◆ **INSTRUCTIONS FOR THE TASK**: Reproduce the data, keeping every word exactly as it is.
INFORMATION SUPPLIED section start
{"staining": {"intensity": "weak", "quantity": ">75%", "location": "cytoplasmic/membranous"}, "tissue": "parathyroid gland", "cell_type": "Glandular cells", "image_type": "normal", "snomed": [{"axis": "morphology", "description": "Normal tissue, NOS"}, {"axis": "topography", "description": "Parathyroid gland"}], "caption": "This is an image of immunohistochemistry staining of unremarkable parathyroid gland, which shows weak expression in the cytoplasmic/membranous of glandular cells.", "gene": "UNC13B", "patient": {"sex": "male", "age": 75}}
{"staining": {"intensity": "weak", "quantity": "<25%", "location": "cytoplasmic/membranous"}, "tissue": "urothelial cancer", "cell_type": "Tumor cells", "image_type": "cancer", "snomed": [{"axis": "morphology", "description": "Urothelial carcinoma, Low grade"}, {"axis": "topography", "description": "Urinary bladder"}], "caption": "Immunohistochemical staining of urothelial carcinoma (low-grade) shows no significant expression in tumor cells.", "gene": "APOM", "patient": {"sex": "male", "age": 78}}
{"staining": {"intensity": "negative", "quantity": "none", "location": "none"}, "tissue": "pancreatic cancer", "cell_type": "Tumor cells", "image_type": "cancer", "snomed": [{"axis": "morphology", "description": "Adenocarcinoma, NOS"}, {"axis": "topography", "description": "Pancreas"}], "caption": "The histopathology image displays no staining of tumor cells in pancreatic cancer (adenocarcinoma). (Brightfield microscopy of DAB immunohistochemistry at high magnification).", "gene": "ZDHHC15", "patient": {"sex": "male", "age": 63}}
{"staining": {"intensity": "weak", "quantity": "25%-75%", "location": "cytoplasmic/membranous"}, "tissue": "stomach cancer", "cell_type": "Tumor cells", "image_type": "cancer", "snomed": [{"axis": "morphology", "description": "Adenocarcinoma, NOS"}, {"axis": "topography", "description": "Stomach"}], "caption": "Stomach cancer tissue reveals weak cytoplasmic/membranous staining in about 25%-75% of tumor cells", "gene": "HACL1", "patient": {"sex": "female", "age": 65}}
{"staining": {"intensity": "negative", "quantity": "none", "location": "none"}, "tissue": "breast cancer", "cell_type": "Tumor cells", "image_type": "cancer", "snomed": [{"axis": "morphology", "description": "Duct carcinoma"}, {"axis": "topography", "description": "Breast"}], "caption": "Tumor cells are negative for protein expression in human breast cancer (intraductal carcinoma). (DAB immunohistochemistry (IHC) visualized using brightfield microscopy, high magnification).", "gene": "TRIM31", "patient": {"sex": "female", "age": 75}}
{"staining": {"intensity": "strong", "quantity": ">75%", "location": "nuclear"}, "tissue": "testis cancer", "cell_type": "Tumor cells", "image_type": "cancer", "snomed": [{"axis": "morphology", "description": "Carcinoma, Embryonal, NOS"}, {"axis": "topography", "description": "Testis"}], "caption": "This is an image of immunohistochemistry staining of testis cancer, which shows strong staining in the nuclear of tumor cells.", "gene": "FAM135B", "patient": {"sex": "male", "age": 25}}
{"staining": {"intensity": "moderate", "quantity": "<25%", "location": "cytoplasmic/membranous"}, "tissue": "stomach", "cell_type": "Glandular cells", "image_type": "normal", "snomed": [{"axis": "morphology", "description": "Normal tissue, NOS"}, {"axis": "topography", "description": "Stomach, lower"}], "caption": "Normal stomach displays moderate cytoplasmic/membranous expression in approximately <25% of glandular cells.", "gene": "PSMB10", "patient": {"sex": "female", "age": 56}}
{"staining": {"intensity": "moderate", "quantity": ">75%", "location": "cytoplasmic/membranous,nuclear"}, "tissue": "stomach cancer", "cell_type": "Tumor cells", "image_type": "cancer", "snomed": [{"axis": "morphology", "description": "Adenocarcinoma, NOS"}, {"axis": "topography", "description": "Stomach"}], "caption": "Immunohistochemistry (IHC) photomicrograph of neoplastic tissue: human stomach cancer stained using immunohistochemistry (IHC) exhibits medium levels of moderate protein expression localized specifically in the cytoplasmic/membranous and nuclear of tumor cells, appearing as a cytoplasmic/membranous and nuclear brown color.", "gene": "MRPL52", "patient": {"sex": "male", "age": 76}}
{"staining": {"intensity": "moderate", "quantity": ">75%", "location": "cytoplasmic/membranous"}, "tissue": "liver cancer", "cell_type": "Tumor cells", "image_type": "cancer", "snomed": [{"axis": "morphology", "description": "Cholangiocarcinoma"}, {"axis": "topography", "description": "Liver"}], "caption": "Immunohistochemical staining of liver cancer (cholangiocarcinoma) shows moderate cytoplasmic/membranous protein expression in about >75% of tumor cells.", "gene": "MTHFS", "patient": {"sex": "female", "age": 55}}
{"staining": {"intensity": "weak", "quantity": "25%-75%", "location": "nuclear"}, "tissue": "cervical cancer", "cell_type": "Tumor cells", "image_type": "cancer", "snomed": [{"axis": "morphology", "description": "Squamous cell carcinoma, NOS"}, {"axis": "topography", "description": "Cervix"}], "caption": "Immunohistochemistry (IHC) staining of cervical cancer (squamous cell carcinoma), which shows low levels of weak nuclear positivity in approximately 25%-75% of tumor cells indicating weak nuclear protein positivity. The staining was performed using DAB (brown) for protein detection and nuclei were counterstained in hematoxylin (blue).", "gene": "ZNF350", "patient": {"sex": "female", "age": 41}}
INFORMATION SUPPLIED section end
◆ **WRITTEN ANSWER**:
{"staining": {"intensity": "weak", "quantity": ">75%", "location": "cytoplasmic/membranous"}, "tissue": "parathyroid gland", "cell_type": "Glandular cells", "image_type": "normal", "snomed": [{"axis": "morphology", "description": "Normal tissue, NOS"}, {"axis": "topography", "description": "Parathyroid gland"}], "caption": "This is an image of immunohistochemistry staining of unremarkable parathyroid gland, which shows weak expression in the cytoplasmic/membranous of glandular cells.", "gene": "UNC13B", "patient": {"sex": "male", "age": 75}}
{"staining": {"intensity": "weak", "quantity": "<25%", "location": "cytoplasmic/membranous"}, "tissue": "urothelial cancer", "cell_type": "Tumor cells", "image_type": "cancer", "snomed": [{"axis": "morphology", "description": "Urothelial carcinoma, Low grade"}, {"axis": "topography", "description": "Urinary bladder"}], "caption": "Immunohistochemical staining of urothelial carcinoma (low-grade) shows no significant expression in tumor cells.", "gene": "APOM", "patient": {"sex": "male", "age": 78}}
{"staining": {"intensity": "negative", "quantity": "none", "location": "none"}, "tissue": "pancreatic cancer", "cell_type": "Tumor cells", "image_type": "cancer", "snomed": [{"axis": "morphology", "description": "Adenocarcinoma, NOS"}, {"axis": "topography", "description": "Pancreas"}], "caption": "The histopathology image displays no staining of tumor cells in pancreatic cancer (adenocarcinoma). (Brightfield microscopy of DAB immunohistochemistry at high magnification).", "gene": "ZDHHC15", "patient": {"sex": "male", "age": 63}}
{"staining": {"intensity": "weak", "quantity": "25%-75%", "location": "cytoplasmic/membranous"}, "tissue": "stomach cancer", "cell_type": "Tumor cells", "image_type": "cancer", "snomed": [{"axis": "morphology", "description": "Adenocarcinoma, NOS"}, {"axis": "topography", "description": "Stomach"}], "caption": "Stomach cancer tissue reveals weak cytoplasmic/membranous staining in about 25%-75% of tumor cells", "gene": "HACL1", "patient": {"sex": "female", "age": 65}}
{"staining": {"intensity": "negative", "quantity": "none", "location": "none"}, "tissue": "breast cancer", "cell_type": "Tumor cells", "image_type": "cancer", "snomed": [{"axis": "morphology", "description": "Duct carcinoma"}, {"axis": "topography", "description": "Breast"}], "caption": "Tumor cells are negative for protein expression in human breast cancer (intraductal carcinoma). (DAB immunohistochemistry (IHC) visualized using brightfield microscopy, high magnification).", "gene": "TRIM31", "patient": {"sex": "female", "age": 75}}
{"staining": {"intensity": "strong", "quantity": ">75%", "location": "nuclear"}, "tissue": "testis cancer", "cell_type": "Tumor cells", "image_type": "cancer", "snomed": [{"axis": "morphology", "description": "Carcinoma, Embryonal, NOS"}, {"axis": "topography", "description": "Testis"}], "caption": "This is an image of immunohistochemistry staining of testis cancer, which shows strong staining in the nuclear of tumor cells.", "gene": "FAM135B", "patient": {"sex": "male", "age": 25}}
{"staining": {"intensity": "moderate", "quantity": "<25%", "location": "cytoplasmic/membranous"}, "tissue": "stomach", "cell_type": "Glandular cells", "image_type": "normal", "snomed": [{"axis": "morphology", "description": "Normal tissue, NOS"}, {"axis": "topography", "description": "Stomach, lower"}], "caption": "Normal stomach displays moderate cytoplasmic/membranous expression in approximately <25% of glandular cells.", "gene": "PSMB10", "patient": {"sex": "female", "age": 56}}
{"staining": {"intensity": "moderate", "quantity": ">75%", "location": "cytoplasmic/membranous,nuclear"}, "tissue": "stomach cancer", "cell_type": "Tumor cells", "image_type": "cancer", "snomed": [{"axis": "morphology", "description": "Adenocarcinoma, NOS"}, {"axis": "topography", "description": "Stomach"}], "caption": "Immunohistochemistry (IHC) photomicrograph of neoplastic tissue: human stomach cancer stained using immunohistochemistry (IHC) exhibits medium levels of moderate protein expression localized specifically in the cytoplasmic/membranous and nuclear of tumor cells, appearing as a cytoplasmic/membranous and nuclear brown color.", "gene": "MRPL52", "patient": {"sex": "male", "age": 76}}
{"staining": {"intensity": "moderate", "quantity": ">75%", "location": "cytoplasmic/membranous"}, "tissue": "liver cancer", "cell_type": "Tumor cells", "image_type": "cancer", "snomed": [{"axis": "morphology", "description": "Cholangiocarcinoma"}, {"axis": "topography", "description": "Liver"}], "caption": "Immunohistochemical staining of liver cancer (cholangiocarcinoma) shows moderate cytoplasmic/membranous protein expression in about >75% of tumor cells.", "gene": "MTHFS", "patient": {"sex": "female", "age": 55}}
{"staining": {"intensity": "weak", "quantity": "25%-75%", "location": "nuclear"}, "tissue": "cervical cancer", "cell_type": "Tumor cells", "image_type": "cancer", "snomed": [{"axis": "morphology", "description": "Squamous cell carcinoma, NOS"}, {"axis": "topography", "description": "Cervix"}], "caption": "Immunohistochemistry (IHC) staining of cervical cancer (squamous cell carcinoma), which shows low levels of weak nuclear positivity in approximately 25%-75% of tumor cells indicating weak nuclear protein positivity. The staining was performed using DAB (brown) for protein detection and nuclei were counterstained in hematoxylin (blue).", "gene": "ZNF350", "patient": {"sex": "female", "age": 41}}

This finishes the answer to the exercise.